Copyright © 2024 D.W. Patterson
All rights reserved.
First D2D Printing – July, 2024
Future Chron Publishing
Cover – Copyright © 2024 D.W. Patterson
Cover Image – Photo 115346712 / Rocket Launch © Nexusplexus | Dreamstime.com
Previously published as:
Rocket Summer
Rocket Fall
Rocket Winter
Rocket Spring
Contains added material.
No part of this book may be reproduced in any manner whatsoever without permission, except in the case of brief quotations for the purpose of review. This is a work of fiction. Names, characters, places and events are products of the author's imagination and should not be construed as real. Any resemblance to actual events and people, living or dead, is entirely coincidental.
Hard Science Fiction – Old School
Human Generated Content
ROCKET FALL
CHAPTER 2
Williams' Farm
Hell's Hollow Road
North Georgia, USA
Jack was sure he would end up engineering rockets when he was grown and so he pursued all the necessary classes throughout high school to get into an aerospace engineering college. Shorter than the other kids, with dark brown hair and green eyes, he had just finished his junior year and was starting his summer plans when he read the Daily Space News:
The administration announced today a new goal in space. Speaking to reporters the President said, “We are going to make space a place for everyone, not just the well-to-do as it is now. Starting today, my administration is proposing a series of goals which will be pursued by the government. As each of these goals is reached, we believe that space will become a more democratic and diverse place. I am today instructing all departments of this government to review their programs and bring them into alignment with this important initiative.”
After taking a few questions from reporters, the President continued, “We are also calling on all foreign governments as well as commercial space entities to sign on to the Space First Initiative. You can expect more details in the days ahead.”
With that the President boarded Marine One to begin his vacation.
Whenever Jack didn't understand something, he would turn to his dad.
“I don't understand dad, what does it mean for space flight?”
“Jack, it's hard to say at this point. From what I've read I would say it will make it more expensive for aerospace companies to launch. They have to meet work force goals, environmental engineering goals, and there is a goal for international cooperation.”
“But dad, this country is almost the only one still pushing space exploration. They're going to stop it completely.”
“I know son, it looks that way. Since globalism fell apart a lot of what we thought would happen in space by now, hasn't happened. But even with this new initiative I think a lot of companies will still be determined to make their space dreams a reality.”
“I'm determined too dad,” said Jack.
Jack's plans for the summer were to research rockets and think. He wanted to find out why many of the dreams people had dreamt about space were still just dreams.
Men were on the Moon and well, not much more. After the first commercial mission to Mars failed when Jack was nine, no one had gone back, although the government was still talking about it. Jack wondered, was the cause technical, or political, or economical, or all the above? He suspected it might be all the above.
Technically, space was still hard to do and still dangerous. Chemical rockets were the old workhorses, although some testing of nuclear rockets had occurred, but no one seemed interested in developing that technology beyond the prototype stage.
“Probably,” Jack thought, “because it was too politically fraught and economically expensive. One failure could put a company into bankruptcy.”
Something new was needed.

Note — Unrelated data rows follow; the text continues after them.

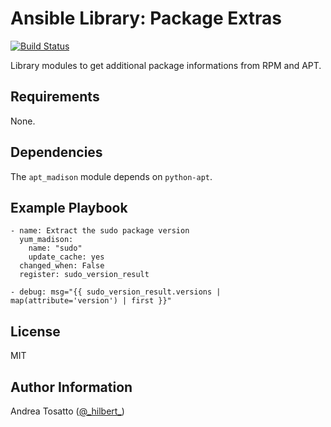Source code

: Ansible Library: Package Extras
===============================

[![Build Status](https://travis-ci.org/atosatto/ansible-package-extras.svg?branch=master)](https://travis-ci.org/atosatto/ansible-package-extras)

Library modules to get additional package informations from RPM and APT.

Requirements
------------

None.

Dependencies
------------

The `apt_madison` module depends on `python-apt`.

Example Playbook
----------------

    - name: Extract the sudo package version
      yum_madison:
        name: "sudo"
        update_cache: yes
      changed_when: False
      register: sudo_version_result

    - debug: msg="{{ sudo_version_result.versions | map(attribute='version') | first }}"

License
-------

MIT

Author Information
------------------

Andrea Tosatto ([@\_hilbert\_](https://twitter.com/_hilbert_))
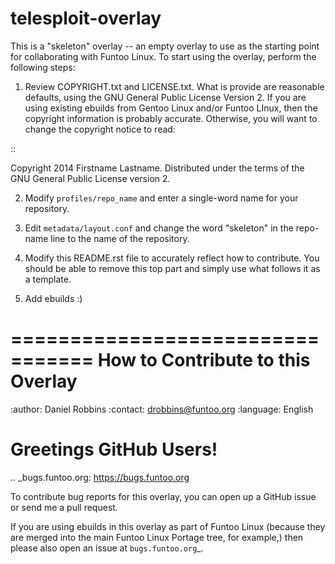 telesploit-overlay
================

This is a "skeleton" overlay -- an empty overlay to use as the starting point
for collaborating with Funtoo Linux. To start using the overlay, perform the
following steps:

1. Review COPYRIGHT.txt and LICENSE.txt. What is provide are reasonable defaults,
   using the GNU General Public License Version 2. If you are using existing ebuilds from
   Gentoo Linux and/or Funtoo LInux, then the copyright information is probably
   accurate. Otherwise, you will want to change the copyright notice to read:

::

  Copyright 2014 Firstname Lastname. Distributed under the terms of the GNU
  General Public License version 2.

2. Modify ``profiles/repo_name`` and enter a single-word name for your repository.

3. Edit ``metadata/layout.conf`` and change the word "skeleton" in the repo-name line
   to the name of the repository.

4. Modify this README.rst file to accurately reflect how to contribute. You should
   be able to remove this top part and simply use what follows it as a template.

5. Add ebuilds :)


=================================
How to Contribute to this Overlay
=================================

:author: Daniel Robbins
:contact: drobbins@funtoo.org
:language: English

Greetings GitHub Users!
=======================

.. _bugs.funtoo.org: https://bugs.funtoo.org

To contribute bug reports for this overlay, you can open up a GitHub issue or send
me a pull request.

If you are using ebuilds in this overlay as part of Funtoo Linux (because they are
merged into the main Funtoo Linux Portage tree, for example,) then
please also open an issue at `bugs.funtoo.org`_.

Safe, environmentally sound, and economical.
Home was surrounded by hills on three sides. Jack's dad, Jose, was still working as an engineer in his own company and also spent time raising cattle and horses. His mom, Mildred, had raised his three sisters, all of whom were out of the house now. Jack's room was as much a shrine to rocketry as a bedroom.

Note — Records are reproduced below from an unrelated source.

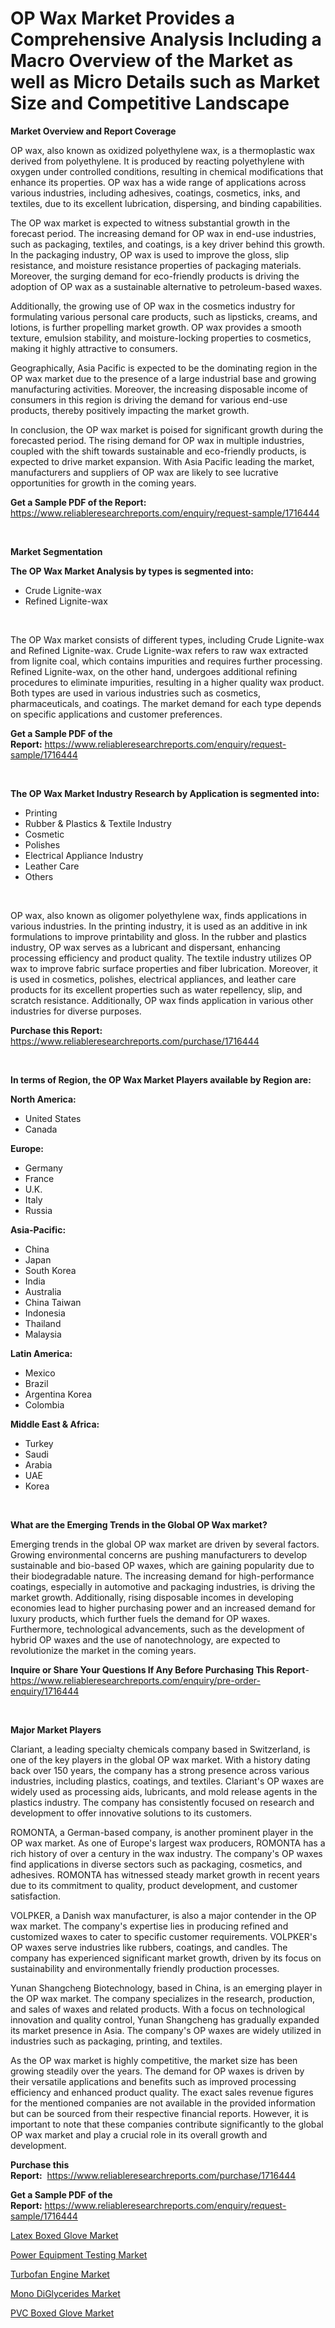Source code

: <p><h1>OP Wax Market Provides a Comprehensive Analysis Including a Macro Overview of the Market as well as Micro Details such as Market Size and Competitive Landscape</h1></p><p><strong>Market Overview and Report Coverage</strong></p>
<p><p>OP wax, also known as oxidized polyethylene wax, is a thermoplastic wax derived from polyethylene. It is produced by reacting polyethylene with oxygen under controlled conditions, resulting in chemical modifications that enhance its properties. OP wax has a wide range of applications across various industries, including adhesives, coatings, cosmetics, inks, and textiles, due to its excellent lubrication, dispersing, and binding capabilities.</p><p>The OP wax market is expected to witness substantial growth in the forecast period. The increasing demand for OP wax in end-use industries, such as packaging, textiles, and coatings, is a key driver behind this growth. In the packaging industry, OP wax is used to improve the gloss, slip resistance, and moisture resistance properties of packaging materials. Moreover, the surging demand for eco-friendly products is driving the adoption of OP wax as a sustainable alternative to petroleum-based waxes.</p><p>Additionally, the growing use of OP wax in the cosmetics industry for formulating various personal care products, such as lipsticks, creams, and lotions, is further propelling market growth. OP wax provides a smooth texture, emulsion stability, and moisture-locking properties to cosmetics, making it highly attractive to consumers.</p><p>Geographically, Asia Pacific is expected to be the dominating region in the OP wax market due to the presence of a large industrial base and growing manufacturing activities. Moreover, the increasing disposable income of consumers in this region is driving the demand for various end-use products, thereby positively impacting the market growth.</p><p>In conclusion, the OP wax market is poised for significant growth during the forecasted period. The rising demand for OP wax in multiple industries, coupled with the shift towards sustainable and eco-friendly products, is expected to drive market expansion. With Asia Pacific leading the market, manufacturers and suppliers of OP wax are likely to see lucrative opportunities for growth in the coming years.</p></p>
<p><strong>Get a Sample PDF of the Report:</strong> <a href="https://www.reliableresearchreports.com/enquiry/request-sample/1716444">https://www.reliableresearchreports.com/enquiry/request-sample/1716444</a></p>
<p>&nbsp;</p>
<p><strong>Market Segmentation</strong></p>
<p><strong>The OP Wax Market Analysis by types is segmented into:</strong></p>
<p><ul><li>Crude Lignite-wax</li><li>Refined Lignite-wax</li></ul></p>
<p>&nbsp;</p>
<p><p>The OP Wax market consists of different types, including Crude Lignite-wax and Refined Lignite-wax. Crude Lignite-wax refers to raw wax extracted from lignite coal, which contains impurities and requires further processing. Refined Lignite-wax, on the other hand, undergoes additional refining procedures to eliminate impurities, resulting in a higher quality wax product. Both types are used in various industries such as cosmetics, pharmaceuticals, and coatings. The market demand for each type depends on specific applications and customer preferences.</p></p>
<p><strong>Get a Sample PDF of the Report:</strong>&nbsp;<a href="https://www.reliableresearchreports.com/enquiry/request-sample/1716444">https://www.reliableresearchreports.com/enquiry/request-sample/1716444</a></p>
<p>&nbsp;</p>
<p><strong>The OP Wax Market Industry Research by Application is segmented into:</strong></p>
<p><ul><li>Printing</li><li>Rubber & Plastics & Textile Industry</li><li>Cosmetic</li><li>Polishes</li><li>Electrical Appliance Industry</li><li>Leather Care</li><li>Others</li></ul></p>
<p>&nbsp;</p>
<p><p>OP wax, also known as oligomer polyethylene wax, finds applications in various industries. In the printing industry, it is used as an additive in ink formulations to improve printability and gloss. In the rubber and plastics industry, OP wax serves as a lubricant and dispersant, enhancing processing efficiency and product quality. The textile industry utilizes OP wax to improve fabric surface properties and fiber lubrication. Moreover, it is used in cosmetics, polishes, electrical appliances, and leather care products for its excellent properties such as water repellency, slip, and scratch resistance. Additionally, OP wax finds application in various other industries for diverse purposes.</p></p>
<p><strong>Purchase this Report:</strong>&nbsp; <a href="https://www.reliableresearchreports.com/purchase/1716444">https://www.reliableresearchreports.com/purchase/1716444</a></p>
<p>&nbsp;</p>
<p><strong>In terms of Region, the OP Wax Market Players available by Region are:</strong></p>
<p>
    <p> <strong> North America: </strong>
        <ul>
            <li>United States</li>
            <li>Canada</li>
        </ul>
        </p> 
    <p> <strong> Europe: </strong>
        <ul>
            <li>Germany</li>
            <li>France</li>
            <li>U.K.</li>
            <li>Italy</li>
            <li>Russia</li>
        </ul>
        </p> 
    <p> <strong> Asia-Pacific: </strong>
        <ul>
            <li>China</li>
            <li>Japan</li>
            <li>South Korea</li>
            <li>India</li>
            <li>Australia</li>
            <li>China Taiwan</li>
            <li>Indonesia</li>
            <li>Thailand</li>
            <li>Malaysia</li>
        </ul>
        </p> 
    <p> <strong> Latin America: </strong>
        <ul>
            <li>Mexico</li>
            <li>Brazil</li>
            <li>Argentina Korea</li>
            <li>Colombia</li>
        </ul>
        </p> 
    <p> <strong> Middle East & Africa: </strong>
        <ul>
            <li>Turkey</li>
            <li>Saudi</li>
            <li>Arabia</li>
            <li>UAE</li>
            <li>Korea</li>
        </ul>
    </p>
    </p>
<p>&nbsp;</p>
<p><strong>What are the Emerging Trends in the Global OP Wax market?</strong></p>
<p><p>Emerging trends in the global OP wax market are driven by several factors. Growing environmental concerns are pushing manufacturers to develop sustainable and bio-based OP waxes, which are gaining popularity due to their biodegradable nature. The increasing demand for high-performance coatings, especially in automotive and packaging industries, is driving the market growth. Additionally, rising disposable incomes in developing economies lead to higher purchasing power and an increased demand for luxury products, which further fuels the demand for OP waxes. Furthermore, technological advancements, such as the development of hybrid OP waxes and the use of nanotechnology, are expected to revolutionize the market in the coming years.</p></p>
<p><strong>Inquire or Share Your Questions If Any Before Purchasing This Report</strong>- <a href="https://www.reliableresearchreports.com/enquiry/pre-order-enquiry/1716444">https://www.reliableresearchreports.com/enquiry/pre-order-enquiry/1716444</a></p>
<p>&nbsp;</p>
<p><strong>Major Market Players</strong></p>
<p><p>Clariant, a leading specialty chemicals company based in Switzerland, is one of the key players in the global OP wax market. With a history dating back over 150 years, the company has a strong presence across various industries, including plastics, coatings, and textiles. Clariant's OP waxes are widely used as processing aids, lubricants, and mold release agents in the plastics industry. The company has consistently focused on research and development to offer innovative solutions to its customers.</p><p>ROMONTA, a German-based company, is another prominent player in the OP wax market. As one of Europe's largest wax producers, ROMONTA has a rich history of over a century in the wax industry. The company's OP waxes find applications in diverse sectors such as packaging, cosmetics, and adhesives. ROMONTA has witnessed steady market growth in recent years due to its commitment to quality, product development, and customer satisfaction.</p><p>VOLPKER, a Danish wax manufacturer, is also a major contender in the OP wax market. The company's expertise lies in producing refined and customized waxes to cater to specific customer requirements. VOLPKER's OP waxes serve industries like rubbers, coatings, and candles. The company has experienced significant market growth, driven by its focus on sustainability and environmentally friendly production processes.</p><p>Yunan Shangcheng Biotechnology, based in China, is an emerging player in the OP wax market. The company specializes in the research, production, and sales of waxes and related products. With a focus on technological innovation and quality control, Yunan Shangcheng has gradually expanded its market presence in Asia. The company's OP waxes are widely utilized in industries such as packaging, printing, and textiles.</p><p>As the OP wax market is highly competitive, the market size has been growing steadily over the years. The demand for OP waxes is driven by their versatile applications and benefits such as improved processing efficiency and enhanced product quality. The exact sales revenue figures for the mentioned companies are not available in the provided information but can be sourced from their respective financial reports. However, it is important to note that these companies contribute significantly to the global OP wax market and play a crucial role in its overall growth and development.</p></p>
<p><strong>Purchase this Report:</strong>&nbsp;&nbsp;<a href="https://www.reliableresearchreports.com/purchase/1716444">https://www.reliableresearchreports.com/purchase/1716444</a></p>
<p></p>
<p><strong>Get a Sample PDF of the Report:</strong>&nbsp;<a href="https://www.reliableresearchreports.com/enquiry/request-sample/1716444">https://www.reliableresearchreports.com/enquiry/request-sample/1716444</a></p>
<p><p><a href="https://medium.com/@ridhantakke90/latex-boxed-glove-market-share-evolution-and-market-growth-trends-2023-2030-78492490c945">Latex Boxed Glove Market</a></p><p><a href="https://github.com/vimar16th/Market-Research-Report-List-1/blob/main/power-equipment-testing-market.md">Power Equipment Testing Market</a></p><p><a href="https://github.com/luckyshygirl/Market-Research-Report-List-1/blob/main/turbofan-engine-market.md">Turbofan Engine Market</a></p><p><a href="https://www.linkedin.com/pulse/mono-diglycerides-market-size-growth-forecast-from-2023--ys7qe/">Mono DiGlycerides Market</a></p><p><a href="https://medium.com/@reportprime01/pvc-boxed-glove-market-exploring-market-share-market-trends-and-future-growth-b67a21d015d5">PVC Boxed Glove Market</a></p></p>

One day when he wasn't feeling particularly resourceful, Jack stumbled across some information on the net that he couldn't understand. It seemed to have something to do with using inertia for propulsion, but he wasn't sure. His reading sent him in search of something called the Mach Principle.
Ernst Mach had been a physicist/philosopher in the nineteenth century. He had proposed the curious idea that inertia, that is a body's resistance to a change in velocity, wasn't just related to the amount of mass it contained but was also related to the amount of mass in the rest of the universe. In other words, the inertia of a single mass was related to all the other masses in the universe.
Jack thought it sounded a little bit like quantum entanglement which can correlate some property of a particle here with some other particle across the universe and if a property of one of the particles is measured, it will cause that property in the distant particle to take a correlative value. A form of action-at-a-distance which the physicist Albert Einstein called “spooky.” But at the time Mach proposed his principle, quantum mechanics hadn't even been discovered. Maybe Mach was ahead of his time, and maybe it was an example of action-at-a-distance.
“If the inertia of a body was caused by all the other masses in the universe, then how did Mach suggest that the effect could be communicated?” Jack wondered.
That, he couldn't discover, but he did discover something called the Mach thruster, and that piqued his interest.